- [Work instructions] In the wireless-speaker football text, turn the paragraph starting "Embodiments of the technology disclosed herein provide a toy football" into a short bulleted list of its main facts.

── Text extract ──

BRIEF DESCRIPTION OF THE DRAWINGS

The technology disclosed herein, in accordance with one or more various embodiments, is described in detail with reference to the following figures. The drawings are provided for purposes of illustration only and merely depict typical or example embodiments of the disclosed technology. These drawings are provided to facilitate the reader's understanding of the disclosed technology and shall not be considered limiting of the breadth, scope, or applicability thereof. It should be noted that for clarity and ease of illustration these drawings are not necessarily made to scale.

Some of the figures included herein illustrate various embodiments of the disclosed technology from different viewing angles. Although the accompanying descriptive text may refer to such views as “top,” “bottom” or “side” views, such references are merely descriptive and do not imply or require that the disclosed technology be implemented or used in a particular spatial orientation unless explicitly stated otherwise.

FIG. 1 is a diagram illustrating an example wireless-speaker football in accordance with one embodiment of the technology described herein.

FIG. 2 is a diagram illustrating an end-on view of the example wireless speaker 102 illustrated in FIG. 1.

FIG. 3 is a diagram illustrating a rear view of the example wireless speaker illustrated in FIG. 1.

FIG. 4A is a diagram illustrating a top-down, plan view of the example wireless speaker 102 illustrated in FIG. 1.

FIG. 4B is a diagram illustrating a perspective view of the example wireless speaker 102 illustrated in FIG. 1.

FIGS. 5 and 6 are additional diagrams illustrating embodiments of a wireless speaker 102 configured in the shape of a football.

FIG. 7 is a diagram illustrating an exploded view of an example wireless speaker in accordance with one embodiment of the technology disclosed herein.

FIG. 8 is a diagram illustrating an exploded view of another example embodiment of a wireless speaker shaped like a football.

FIG. 9 is a diagram illustrating an example process for pairing an operating a wireless speaker (such as a wireless-speaker football) with an external device in accordance with one embodiment of the technology described herein.

FIG. 10 is a diagram illustrating an example process for gameplay in accordance with one embodiment of the technology disclosed herein.

FIG. 11 is a diagram illustrating an example of internal electronics for wireless speaker 102 in accordance with one embodiment of the technology disclosed herein.

FIG. 12 illustrates an example computing module that may be used in implementing various features of embodiments of the disclosed technology.

The figures are not intended to be exhaustive or to limit the invention to the precise form disclosed. It should be understood that the invention can be practiced with modification and alteration, and that the disclosed technology be limited only by the claims and the equivalents thereof.

DETAILED DESCRIPTION OF THE EMBODIMENTS

Embodiments of the technology disclosed herein are directed toward systems and methods for providing a wireless audio loudspeaker. In various embodiments, a wireless audio speaker, which can include a single speaker or two or more speakers, can be provided in the shape of a football or other gaming implement.

Embodiments of the technology disclosed herein provide a toy football apparatus with one or more internal speakers and an audio amplifier. The internal speakers in this and other embodiments may be paired with or synced to an external device via wireless connectivity, such as Bluetooth, Wi-Fi, WiMAX, other IEEE 802.xx networks, or other wireless communication channel or protocol. The toy football (or other wireless speaker) can further include an internal accelerometer to sense motion so that acceleration and deceleration of the apparatus along or about one or more axes can be determined.

───
── Supplied entries ──

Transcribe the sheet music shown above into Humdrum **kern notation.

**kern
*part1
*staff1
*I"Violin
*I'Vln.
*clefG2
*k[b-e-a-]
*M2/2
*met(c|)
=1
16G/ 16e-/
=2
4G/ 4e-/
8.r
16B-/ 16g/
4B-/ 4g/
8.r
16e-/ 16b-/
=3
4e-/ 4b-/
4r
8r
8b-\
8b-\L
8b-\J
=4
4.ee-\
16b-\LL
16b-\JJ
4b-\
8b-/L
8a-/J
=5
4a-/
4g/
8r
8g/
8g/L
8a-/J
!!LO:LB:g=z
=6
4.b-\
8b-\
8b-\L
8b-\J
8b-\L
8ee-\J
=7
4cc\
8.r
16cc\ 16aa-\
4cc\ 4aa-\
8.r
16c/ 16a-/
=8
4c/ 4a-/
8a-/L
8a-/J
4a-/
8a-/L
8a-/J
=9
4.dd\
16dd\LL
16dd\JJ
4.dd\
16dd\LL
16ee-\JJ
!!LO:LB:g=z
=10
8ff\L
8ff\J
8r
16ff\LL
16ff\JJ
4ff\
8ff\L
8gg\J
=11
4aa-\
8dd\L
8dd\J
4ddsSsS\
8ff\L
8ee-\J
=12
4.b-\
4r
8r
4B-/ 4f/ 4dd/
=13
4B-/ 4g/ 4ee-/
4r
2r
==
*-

───

- [Response to the exercise]
- A toy football apparatus contains one or more internal speakers and an audio amplifier.
- The speakers can be paired or synced with an external device over a wireless connection. Options include Bluetooth, Wi-Fi, WiMAX, other IEEE 802.xx networks, or another wireless channel or protocol.
- The football (or other wireless speaker) can also have an internal accelerometer that senses motion. This lets acceleration and deceleration along or about one or more axes be determined.